--- Input data ---

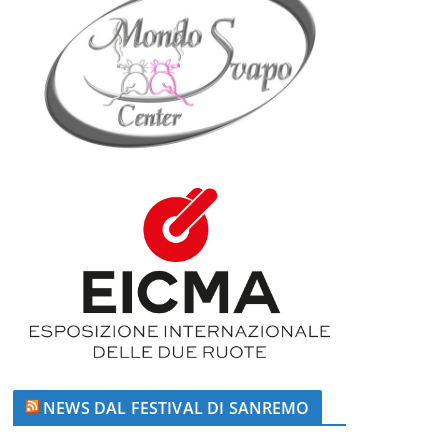
NEWS DAL FESTIVAL DI SANREMO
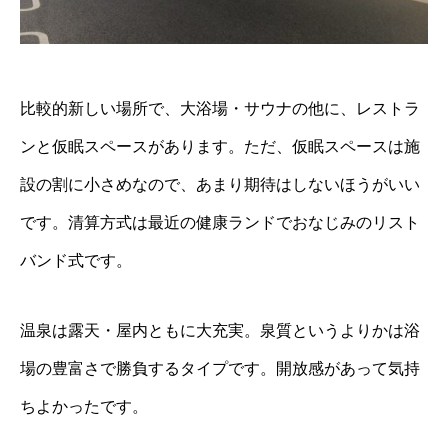
比較的新しい場所で、大浴場・サウナの他に、レストラ
ンと仮眠スペースがあります。ただ、仮眠スペースは施
設の割に小さめなので、あまり期待はしないほうがいい
です。清算方式は最近の健康ランドでおなじみのリスト
バンド式です。
温泉は露天・屋内ともに大充実。泉質というよりかは浴
場の豊富さで勝負するタイプです。開放感があって気持
ちよかったです。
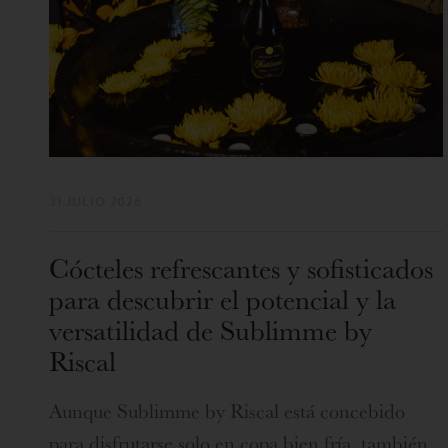
31 JULIO 2026
Cócteles refrescantes y sofisticados
para descubrir el potencial y la
versatilidad de Sublimme by
Riscal
Aunque Sublimme by Riscal está concebido
para disfrutarse solo en copa bien fría, también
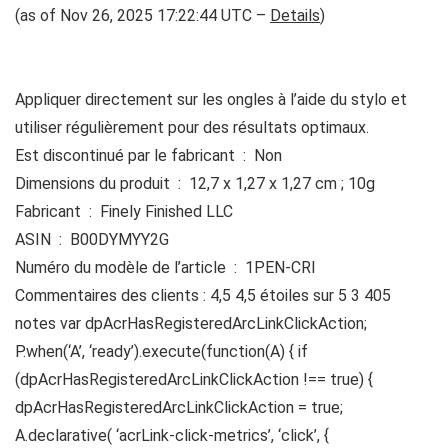
(as of Nov 26, 2025 17:22:44 UTC –
Details
)
Appliquer directement sur les ongles à l’aide du stylo et
utiliser régulièrement pour des résultats optimaux.
Est discontinué par le fabricant ‏ : ‎ Non
Dimensions du produit ‏ : ‎ 12,7 x 1,27 x 1,27 cm ; 10g
Fabricant ‏ : ‎ Finely Finished LLC
ASIN ‏ : ‎ B00DYMYY2G
Numéro du modèle de l’article ‏ : ‎ 1PEN-CRI
Commentaires des clients : 4,5 4,5 étoiles sur 5 3 405
notes var dpAcrHasRegisteredArcLinkClickAction;
P.when(‘A’, ‘ready’).execute(function(A) { if
(dpAcrHasRegisteredArcLinkClickAction !== true) {
dpAcrHasRegisteredArcLinkClickAction = true;
A.declarative( ‘acrLink-click-metrics’, ‘click’, {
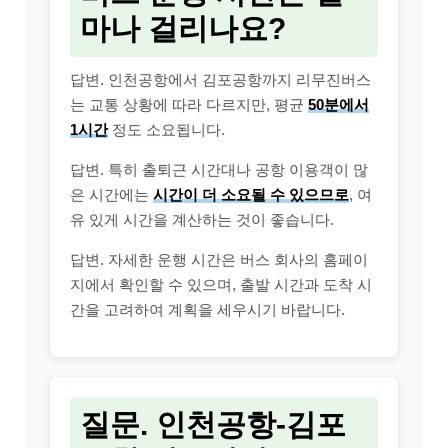
마나 걸리나요?
답변. 인천공항에서 김포공항까지 리무진버스
는 교통 상황에 따라 다르지만, 평균
50분에서
1시간
정도 소요됩니다.
답변. 특히 출퇴근 시간대나 공항 이용객이 많
은 시간에는
시간이 더 소요될 수 있으므로
, 여
유 있게 시간을 계산하는 것이 좋습니다.
답변. 자세한 운행 시간은 버스 회사의 홈페이
지에서 확인할 수 있으며, 출발 시간과 도착 시
간을 고려하여 계획을 세우시기 바랍니다.
질문. 인천공항-김포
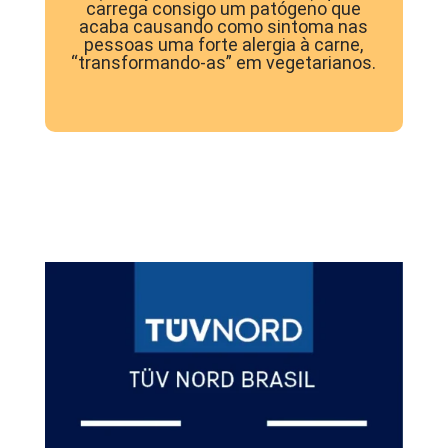
carrega consigo um patógeno que
acaba causando como sintoma nas
pessoas uma forte alergia à carne,
“transformando-as” em vegetarianos.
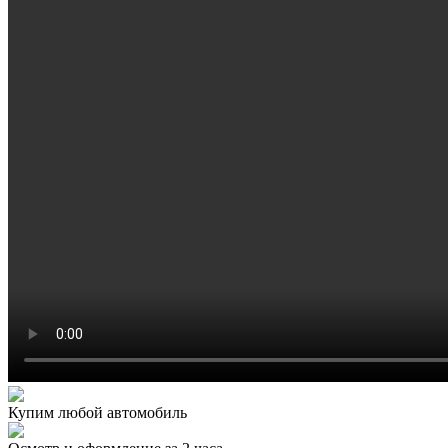
Купим любой автомобиль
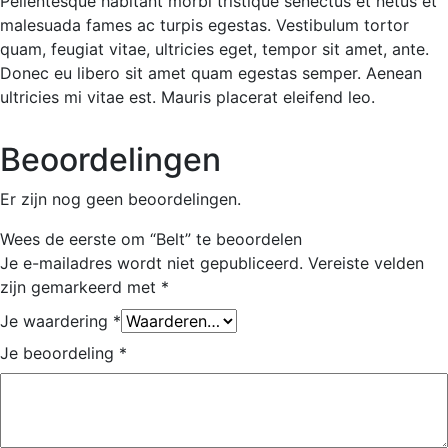
Pellentesque habitant morbi tristique senectus et netus et
malesuada fames ac turpis egestas. Vestibulum tortor
quam, feugiat vitae, ultricies eget, tempor sit amet, ante.
Donec eu libero sit amet quam egestas semper. Aenean
ultricies mi vitae est. Mauris placerat eleifend leo.
Beoordelingen
Er zijn nog geen beoordelingen.
Wees de eerste om “Belt” te beoordelen
Je e-mailadres wordt niet gepubliceerd.
Vereiste velden
zijn gemarkeerd met
*
Je waardering
*
Je beoordeling
*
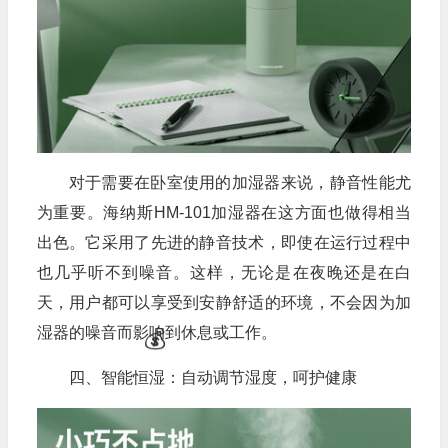
对于需要在卧室使用的加湿器来说，静音性能尤
为重要。海纳斯HM-101加湿器在这方面也做得相当
出色。它采用了先进的静音技术，即使在运行过程中
也几乎听不到噪音。这样，无论是在夜晚还是在白
天，用户都可以享受到安静舒适的环境，不会因为加
湿器的噪音而影响到休息或工作。
四、智能恒湿：自动调节湿度，呵护健康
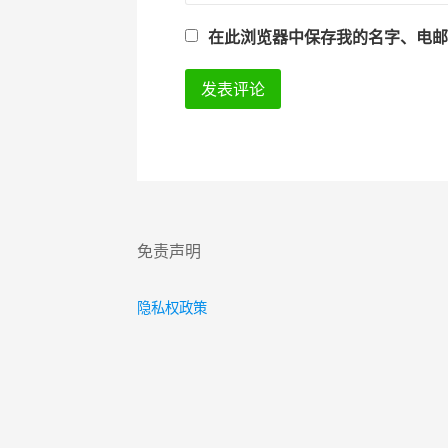
在此浏览器中保存我的名字、电
免责声明
隐私权政策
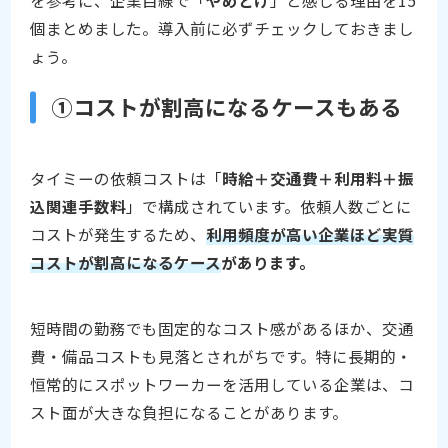
を参考に、企業目線で「
やめとけ
」と感じる理由を15
個まとめました。導入前に必ずチェックしておきまし
ょう。
①コストが割高になるケースもある
タイミーの依頼コストは「
時給＋交通費＋利用料＋振
込関連手数料
」で構成されています。依頼人数ごとに
コストが発生するため、
利用頻度が高い企業ほど実質
コストが割高になるケース
があります。
短時間の勤務でも固定的なコスト感があるほか、交通
費・備品コストも見落とされがちです。特に長期的・
恒常的にスポットワーカーを活用している企業は、コ
スト面が大きな負担になることがあります。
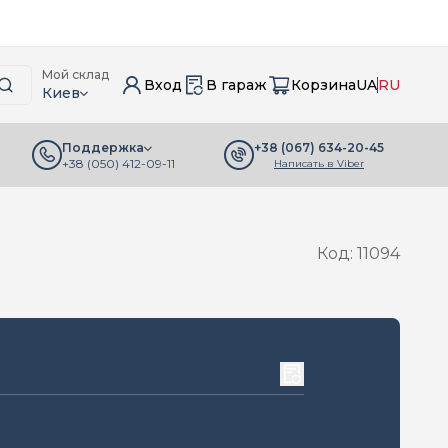
Мой склад
Вход
В гараж
Корзина
UA
RU
Киев
+38 (067) 634-20-45
Поддержка
+38 (050) 412-09-11
Написать в Viber
Код: 11094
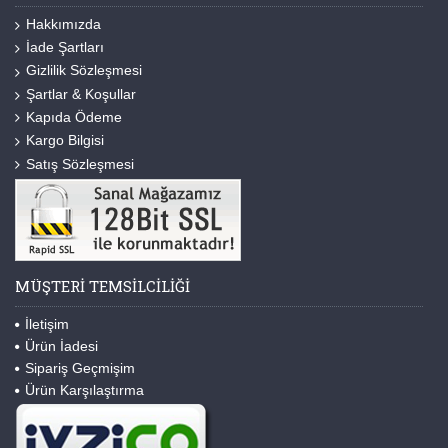
Hakkımızda
İade Şartları
Gizlilik Sözleşmesi
Şartlar & Koşullar
Kapıda Ödeme
Kargo Bilgisi
Satış Sözleşmesi
MÜŞTERI TEMSILCILIĞI
İletişim
Ürün İadesi
Sipariş Geçmişim
Ürün Karşılaştırma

---

Starting with the first entry and ending with the last, reproduce the listing exactly, without its pictures.

NEWS DAL FESTIVAL DI SANREMO
比較的新しい場所で、大浴場・サウナの他に、レストラ
ンと仮眠スペースがあります。ただ、仮眠スペースは施
設の割に小さめなので、あまり期待はしないほうがいい
です。清算方式は最近の健康ランドでおなじみのリスト
バンド式です。
温泉は露天・屋内ともに大充実。泉質というよりかは浴
場の豊富さで勝負するタイプです。開放感があって気持
ちよかったです。
31 JULIO 2026
Cócteles refrescantes y sofisticados
para descubrir el potencial y la
versatilidad de Sublimme by
Riscal
Aunque Sublimme by Riscal está concebido
para disfrutarse solo en copa bien fría, también
(as of Nov 26, 2025 17:22:44 UTC –
Details
)
Appliquer directement sur les ongles à l’aide du stylo et
utiliser régulièrement pour des résultats optimaux.
Est discontinué par le fabricant ‏ : ‎ Non
Dimensions du produit ‏ : ‎ 12,7 x 1,27 x 1,27 cm ; 10g
Fabricant ‏ : ‎ Finely Finished LLC
ASIN ‏ : ‎ B00DYMYY2G
Numéro du modèle de l’article ‏ : ‎ 1PEN-CRI
Commentaires des clients : 4,5 4,5 étoiles sur 5 3 405
notes var dpAcrHasRegisteredArcLinkClickAction;
P.when(‘A’, ‘ready’).execute(function(A) { if
(dpAcrHasRegisteredArcLinkClickAction !== true) {
dpAcrHasRegisteredArcLinkClickAction = true;
A.declarative( ‘acrLink-click-metrics’, ‘click’, {
마나 걸리나요?
답변. 인천공항에서 김포공항까지 리무진버스
는 교통 상황에 따라 다르지만, 평균
50분에서
1시간
정도 소요됩니다.
답변. 특히 출퇴근 시간대나 공항 이용객이 많
은 시간에는
시간이 더 소요될 수 있으므로
, 여
유 있게 시간을 계산하는 것이 좋습니다.
답변. 자세한 운행 시간은 버스 회사의 홈페이
지에서 확인할 수 있으며, 출발 시간과 도착 시
간을 고려하여 계획을 세우시기 바랍니다.
질문. 인천공항-김포
carrega consigo um patógeno que
acaba causando como sintoma nas
pessoas uma forte alergia à carne,
“transformando-as” em vegetarianos.
Купим любой автомобиль
Pellentesque habitant morbi tristique senectus et netus et
malesuada fames ac turpis egestas. Vestibulum tortor
quam, feugiat vitae, ultricies eget, tempor sit amet, ante.
Donec eu libero sit amet quam egestas semper. Aenean
ultricies mi vitae est. Mauris placerat eleifend leo.
Beoordelingen
Er zijn nog geen beoordelingen.
Wees de eerste om “Belt” te beoordelen
Je e-mailadres wordt niet gepubliceerd.
Vereiste velden
zijn gemarkeerd met
*
Je waardering
*
Je beoordeling
*
对于需要在卧室使用的加湿器来说，静音性能尤
为重要。海纳斯HM-101加湿器在这方面也做得相当
出色。它采用了先进的静音技术，即使在运行过程中
也几乎听不到噪音。这样，无论是在夜晚还是在白
天，用户都可以享受到安静舒适的环境，不会因为加
湿器的噪音而影响到休息或工作。
四、智能恒湿：自动调节湿度，呵护健康
在此浏览器中保存我的名字、电
免责声明
隐私权政策
を参考に、企業目線で「
やめとけ
」と感じる理由を15
個まとめました。導入前に必ずチェックしておきまし
ょう。
①コストが割高になるケースもある
タイミーの依頼コストは「
時給＋交通費＋利用料＋振
込関連手数料
」で構成されています。依頼人数ごとに
コストが発生するため、
利用頻度が高い企業ほど実質
コストが割高になるケース
があります。
短時間の勤務でも固定的なコスト感があるほか、交通
費・備品コストも見落とされがちです。特に長期的・
恒常的にスポットワーカーを活用している企業は、コ
スト面が大きな負担になることがあります。
Мой склад
Вход
В гараж
Корзина
UA
RU
Киев
+38 (067) 634-20-45
Поддержка
+38 (050) 412-09-11
Написать в Viber
Код: 11094
Hakkımızda
İade Şartları
Gizlilik Sözleşmesi
Şartlar & Koşullar
Kapıda Ödeme
Kargo Bilgisi
Satış Sözleşmesi
MÜŞTERI TEMSILCILIĞI
İletişim
Ürün İadesi
Sipariş Geçmişim
Ürün Karşılaştırma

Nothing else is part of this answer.